10月6日水曜日。43日目。

色んなリハビリの大事な時期なのに、

「もう限界だ!一旦帰らせてくれ」

と、段々騒ぎ立てるようになってきた。

何かをさせられている時は良いけれど、ひとたび部屋の中の生活では、ベッドの上だけになり、その制限が余程嫌らしい。

確かに誰もが嫌だけど、この時はまだまだ自宅で生活できるレベルにはない。

本人を見るまで、私も分からなかったけど、身体の機能などは、まだまだ。
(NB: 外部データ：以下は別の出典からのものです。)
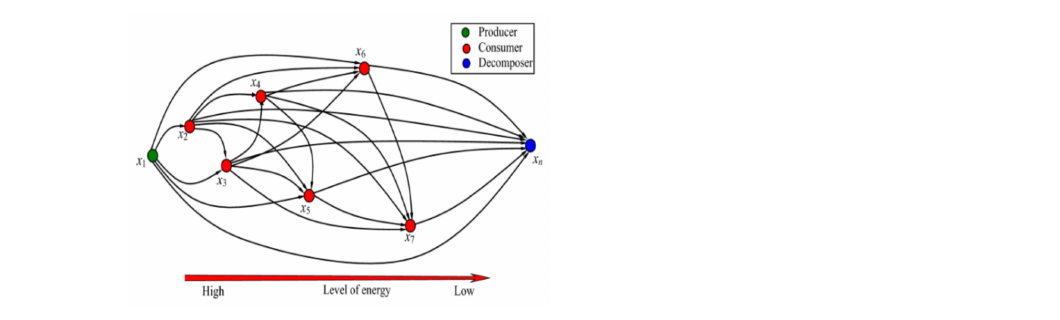
Figure 6. AEO ecosystem. Algorithm 1: Pseudocode of Artificial Ecosystem-based Optimization for optimal the sizing of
歩くのもままならなく、何より、時折り見せる精神的に不安定な面を見る限り、一人家で待たせるのは、どうも心配。

病院の先生にも「精神科に診せる」と言われて、本人は憤慨していたけど、私はその必要はあると思っていた。

しかし夫は諦めず、

「気の触れた夫婦を一緒に演じて、病院を追い出されよう」

と具体的な作戦を持ちかけるほど追い詰められていて、とても危険だった。

話して退院の許可は降りない事は本人も分かっているので、私にヤバい人を演じさせる事までさせて、「追い出される」事を本気で実行しようとするとは…。

これはコロナウイルスによるブレインダメージなのか、本人の素性なのか…。

命が助かってホッとしたのも束の間、まさか「異常者妻」を演じさせられるかもしれなくなるなんて、思いもしなかった私である。